An example of this is the fact that, in English, word order governs meaning. "The cat sat on the mat" means something different than "The mat sat on the cat" because word order--the position of a word in a chain of signification--contributes to meaning. (The sentences also differ in meaning because "mat" and "cat" are not the same words within the system).
English word order has a particular structure:
subject-verb-object. Think of this sentence: "The adjectival noun verbed
the direct object adverbially." Other languages have other structures;
in German, that sentence might be "The adjective noun auxiliary verbed
the direct object adverbially main verb." In French it might be "The noun
adjective verbed adverbially the direct object ." In Latin, word order
doesn't matter, since the meaning of the word is determined, not by its
place in the sentence, but by its cases (nominative, ablative, etc.)
Combinations or relations formed by position within
a chain (like where a word is in a sentence) are called SYNTAGMS. Examples
of SYNTAGMS can be any phrase or sentence that makes a linear relation
between two or more units: under-achiever; by the way; lend me your ears;
when in the course of human events.
The terms within a syntagm acquire VALUE only
because they stand in opposition to everything before or after them. Each
term IS something because it is NOT something else in the sequence. Again,
think of coins: a dime is a dime because it's not a quarter or a nickel
or a penny or a $100 bill.
SYNTAGMATIC relations are most crucial in written
and spoken language, in DISCOURSE, where the ideas of time, linearity,
and syntactical meaning are important. There are other kinds of relations
that exist outside of discourse.
Signs are stored in your memory, for example,
not in syntagmatic links or sentences, but in ASSOCIATIVE groups. The word
"education", for example, may get linked, not to verbs and adjectives,
but to other words that end in "-tion":education, relation, association,
deification. You may store the word education" with other words that have
similar associations: education, teacher, textbook, college, expensive.

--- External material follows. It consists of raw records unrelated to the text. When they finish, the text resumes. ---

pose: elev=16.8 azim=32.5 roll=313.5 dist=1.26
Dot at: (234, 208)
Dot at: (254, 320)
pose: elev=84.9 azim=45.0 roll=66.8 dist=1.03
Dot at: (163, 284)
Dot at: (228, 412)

Or you may store words in what looks like a completely random set of linkages:
education, baseball, computer games, psychoanalysis (things I like). The
idea of ASSOCIATIVE groups or linkages makes me think of pigeonholes, and
what pigeonholes I put certain words or ideas in; when I pull out that
word or idea, all the other things in that pigeonhole come tumbling out
with it.
ASSOCIATIVE relations are only in your head, not in the structure of language itself, whereas SYNTAGMATIC relations are a product of linguistic structure.
Think of the columns of a building (or the rods
in a Tinker-Toy "building"). The columns form syntagmatic, or structural,
relation when you think about where in the building the columns are, what
they support, what they're connected to. The columns form associative relations
when you think of what else the columns make you think of: phallic symbols,
rockets, popsicles, or whatever.
syntagmatic relations are important because they allow for new words--neologisms--to arise and be recognized and accepted into a linguistic community. "To office," for example (now used in a Kinko's commercial) has meaning because the noun "office" can be moved to the position of verb, and take on a new syntagmatic position and relation to other words. Associative relations are important because they break patterns established in strictly grammatical/linear (syntagmatic) relations and allow for metaphoric expressions.